Глава 31

Юля

В последние дни отпуска мы со Славой будто меняемся местами. А может быть я всего лишь меняю угол зрения на более близкий к реальности.

Он просто бешеный. Мы катаемся по острову до глубокой ночи. Исследуем невероятные пляжи. Пробуем все существующие в мире деликатесы. Летаем на парапланах.

Из Тарнавского фонтаном бьет энтузиазм и увлеченность. Только я отлично вижу, что под ними он прячет от меня свою свору проблем.

Сомнения гложут. Я хочу поговорить с ним и никак не решаюсь. Да и он будто чувствует — не идет на контакт такой степени искренности, в которой нуждаюсь я.

Он закрыл от меня мир своих дел. А я… Залезла в форточку.

Наш предпоследний день начался очень рано. Мы встречали восход солнца на арендованой яхте по дороге на один из изумительных маленьких островов недалеко от Родоса.

Всё было очень красиво. Яхта — белая-белая. Вода — лазурная с яркими солнечными бликами. Остров — красочный. Но…

Я не наслаждалась видами, не пила бездумно шампанское на палубе и не плавала в море часами, как обычно, пока он весь в телефоне, а варилась-варилась-варилась. Наблюдала за ним. Складывала в голове слова. И ждала, когда вернемся домой.

Искренне радуюсь именно попаданию на нашу прохладную, просторную виллу.

Тарнавский оставляет машину под навесом. Обходит ее и первым оказывается внутри.

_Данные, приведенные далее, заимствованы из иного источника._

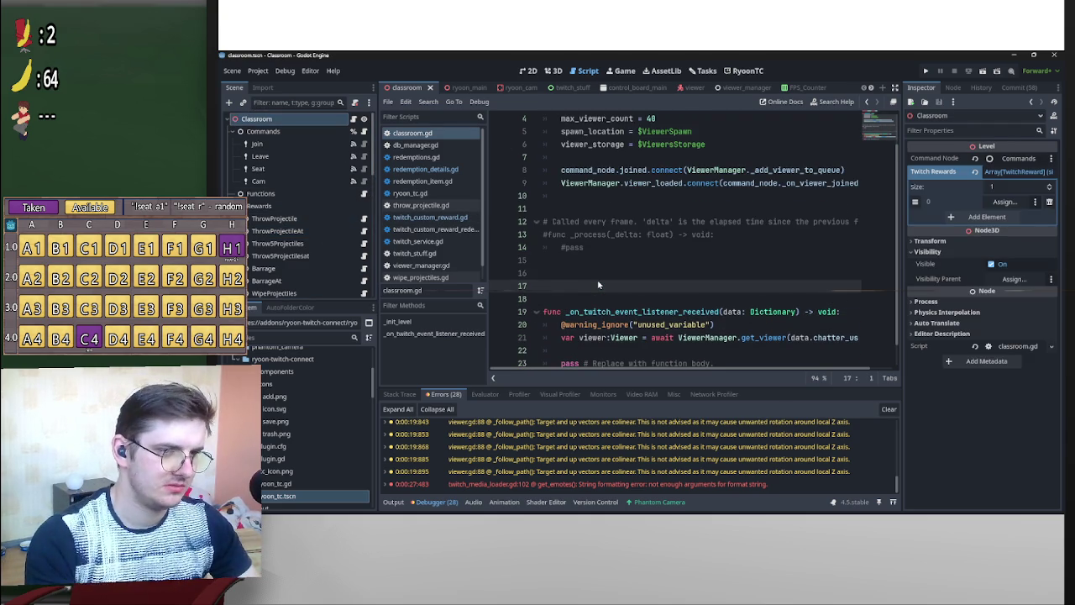
pyautogui.press('BackSpace')
pyautogui.write('func')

Я следую за ним.

Снимаю соломенную шляпу и вместе с сумкой кладу на диван в совмещенной с кухней зоной отдыха.

Слежу, как Слава подходит к холодильнику.

Его телефон небрежно летит на столешницу. Я считываю в этом жесте его заебанность.

Он достает экстра-холодную колу, с пшиком открывает и жадно пьет.

Я зависаю взглядом на движении кадыка и осознаю, что цепенею. Не могу сказать, что хочу сделать то, что собираюсь. Мне страшно. Я не уверена. Но не менее страшно мне будет его потерять.

Сделав разом пять глотков, Слава поворачивает голову и спрашивает:

— Тошнота прошла?

Я сумбурно киваю. Зачем-то прокашливаюсь и заставляю себя притворно легкой походкой приблизиться к нему и холодильнику.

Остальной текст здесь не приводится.